**Problems and tasks:**
A: In the school closures article, why should keeping schools open come before reopening bars and restaurants? Answer in one to three sentences.
B: Answer these questions from the school closures article:
(i) In what year did Horace Mann make the statement that is quoted?
(ii) Which organization published the working paper the researchers wrote?
(iii) Which students' education does the paper focus on?
C: Write the next part of the school closures article, starting after its final sentence.

**Source document:**
Education can’t be the great equalizer if schools are closed

As Horace Mann famously stated in 1848, “Education, then, beyond all other divides of human origin, is a great equalizer of conditions of men—the balance wheel of the social machinery.”

What happens when the “Great Equalizer” shuts down? Long-lasting consequences on children’s education that are hard to undo, according to a National Bureau of Economic Research working paper by researchers Francesco Agostinelli, Matthias Doepke, Giuseppe Sorrenti, and Fabrizio Zilibotti.

Unlike a business that can be compensated for pandemic-induced losses, there is no magic trick for making up learning losses incurred during the crisis. This observation suggests that keeping schools open during the crisis should have a higher priority than, say, opening bars and restaurants that can be supported with other means.

The paper focuses on the impact school closures and learning losses have had on high school students’ education, taking into account parents’ role and that their ability to help their children depended on their own constraints (such as, being able to work from home or not). The main conclusion? School closures have contributed to higher educational inequality, and wider achievement gaps will persist until students finish high school, which puts students’ long-term prospects at risk.

**Listed entries:**
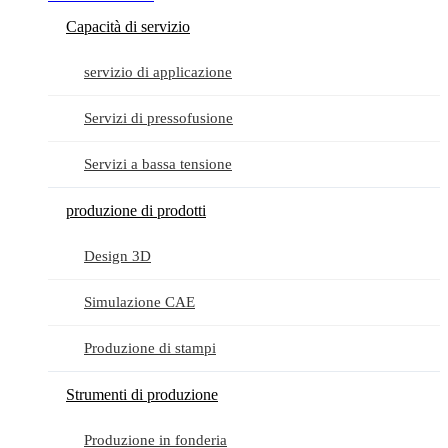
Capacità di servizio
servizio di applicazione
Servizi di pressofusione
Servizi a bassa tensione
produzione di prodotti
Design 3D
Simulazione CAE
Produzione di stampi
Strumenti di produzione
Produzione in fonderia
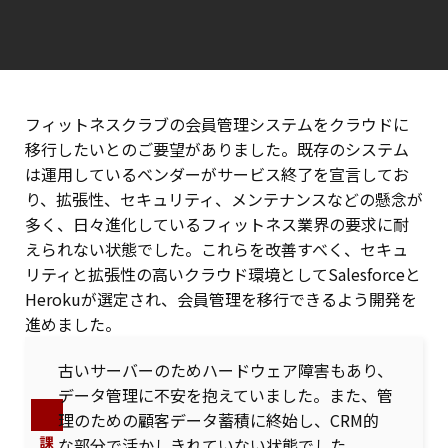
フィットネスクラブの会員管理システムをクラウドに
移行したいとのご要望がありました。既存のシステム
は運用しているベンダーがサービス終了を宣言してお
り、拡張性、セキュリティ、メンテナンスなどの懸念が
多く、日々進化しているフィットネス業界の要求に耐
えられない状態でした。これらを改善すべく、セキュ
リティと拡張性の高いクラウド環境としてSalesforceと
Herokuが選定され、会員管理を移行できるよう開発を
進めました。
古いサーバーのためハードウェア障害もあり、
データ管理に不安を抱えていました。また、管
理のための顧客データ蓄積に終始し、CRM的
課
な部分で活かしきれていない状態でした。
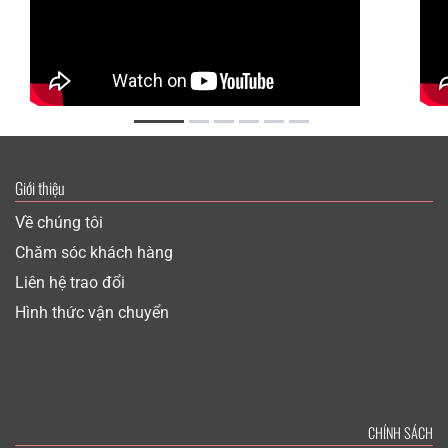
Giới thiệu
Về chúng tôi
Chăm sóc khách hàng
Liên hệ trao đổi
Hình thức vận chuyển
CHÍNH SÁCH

**Responses per task:**
A: A business can be compensated for losses caused by the pandemic, and bars and restaurants can be supported by other means. Learning losses from the crisis, however, cannot be made up. For that reason, keeping schools open should have higher priority.

B:
(i) 1848
(ii) The National Bureau of Economic Research
(iii) High school students

C:
Children from low-income families do relatively worse with virtual schooling compared to regular schooling.

Distance learning lowers total productivity in forming and accumulating skills, the authors find. This contributes to learning losses, which are “particularly acute for children from low-income families.”

And with evidence suggesting parents from a lower socio-economic background changed their parenting style to “more authoritarian during school closure periods,” this style of parenting “has a negative direct effect on the process of skill formation and reduces educational achievement.”

Children from low-income families experience a decline in positive peer spillovers when school is closed.

Separation from peers reduces children’s learnings, the authors write. When schools are closed, students’ interactions with their peers are limited to the kids in their neighborhood rather than the school, which segregates one’s peer environment. Children’s ability to form new peer connections is also limited.

Children from low-income families are more likely to have parents who are less likely able to work from home and hence can’t provide necessary support for distance learning.

Distance learning makes greater demands on parents, the authors write, because they “have to supply some inputs usually provided by teachers and take a greater role on organizing, inciting, and supporting their children’s learning.” Better educated and better financially positioned parents can more easily meet those demands and more easily access technology or tutoring than poorer parents with limited resources, less education, and lower earnings prospects.